I work on NuGet and due to the design on how it works, we expect a large number of our requests to return 404's. Therefore not being able to take into account header size impacts our ability to better understand our own network usage, or the network connectivity of the customer's machine to the host it's trying to download from.

Proposed API

I'd like the input of experts in the area, as I'm not sure where this would go, assuming the concept is agreeable.

One possibility is to add a Size property to HttpResponseHeaders, however, this makes it sound like there was a header returned with the name "Size". So it doesn't feel right to me.
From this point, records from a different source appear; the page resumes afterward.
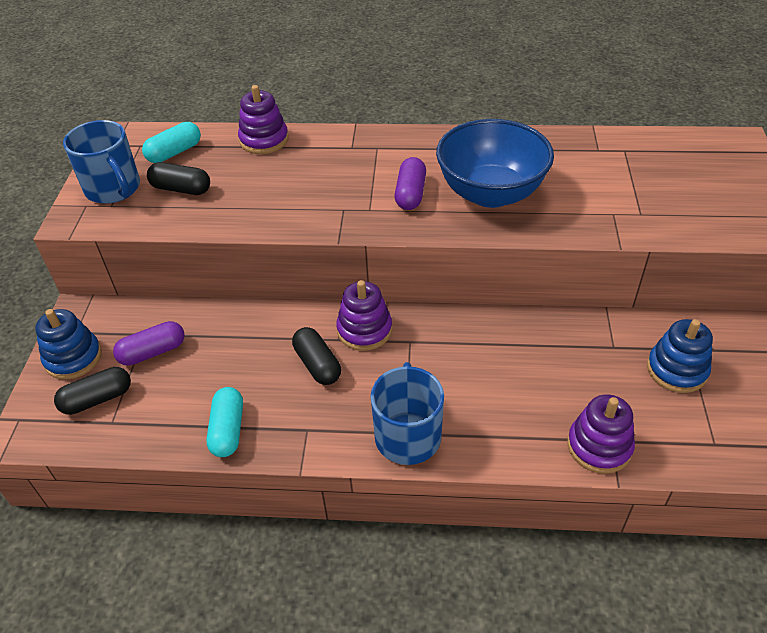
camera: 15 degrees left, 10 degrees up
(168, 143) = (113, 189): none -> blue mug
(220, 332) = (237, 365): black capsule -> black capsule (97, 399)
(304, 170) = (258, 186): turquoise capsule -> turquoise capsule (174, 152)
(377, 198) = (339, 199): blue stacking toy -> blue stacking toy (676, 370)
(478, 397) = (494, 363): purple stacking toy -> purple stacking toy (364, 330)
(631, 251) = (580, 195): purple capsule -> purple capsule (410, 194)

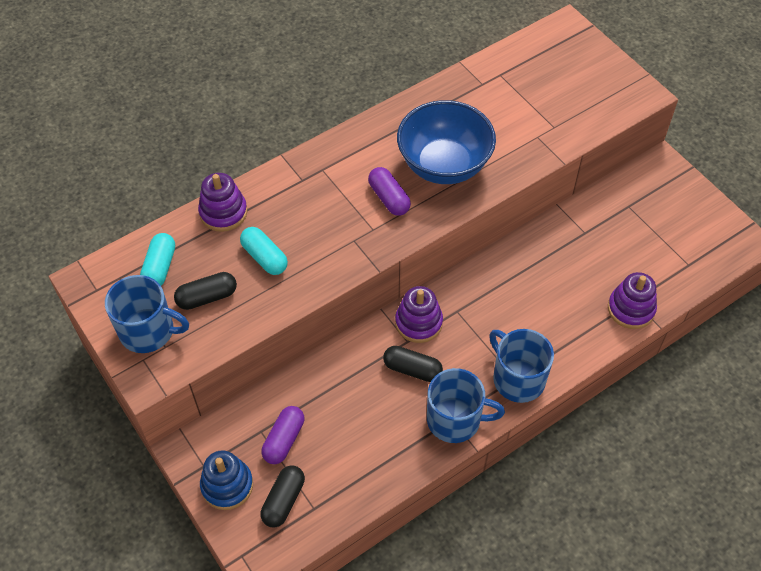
camera: 40 degrees left, 10 degrees up
(228, 430) = (400, 456): turquoise capsule -> turquoise capsule (264, 257)
(309, 432) = (455, 420): none -> blue mug
(676, 370) = (632, 226): blue stacking toy -> none

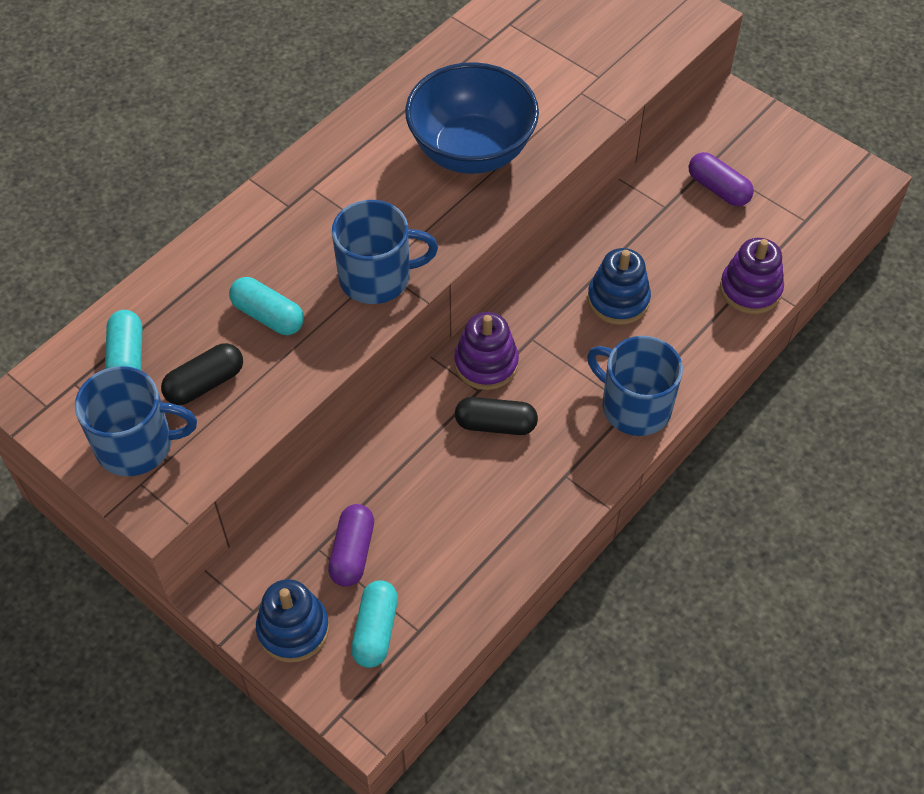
camera: 15 degrees left, 0 degrees up
(223, 212) = (193, 269): purple stacking toy -> none
(283, 501) = (375, 630): black capsule -> turquoise capsule
(389, 198) = (412, 207): purple capsule -> purple capsule (718, 189)
(455, 420) = (570, 475): blue mug -> blue mug (377, 277)
(529, 296) = (618, 300): none -> blue stacking toy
Another possibility is to add a HeaderSize property to HttpResponseMessage, but it also feels a bit out of place.

A third option is along the lines of #31000, but rather than having position set to zero at the start of the body, the position is zero before headers are read and the position when HttpClient.SendAsync returns determines the size of the headers. The position once the full body has been read is therefore the body size plus the header size. For example:

var response = client.SendAsync(request, HttpCompletionOption.ResponseHeadersRead);
var stream = await response.Content.ReadAsStreamAsync();
var headerSize = stream.Position;
await ProcessStreamToEnd(stream);
var bodySize = stream.Position - headerSize;

Open Questions

Unfortunately I'm not an expert in the HTTP protocol. My understanding is that with HTTP 1.x, response headers are not compressed, but with HTTP 2.0 they will be. Therefore there is a question if the header size should be the number of bytes before of after decompression. Since I am interested in measuring the network connectivity to the HTTP host, I would prefer the compressed size, which would give a more consistent result, regardless of whether the header was highly or poorly compressible for a particular response.

I assume that TLS streams are the same size encrypted and decrypted and therefore they hopefully won't complicate the issue further.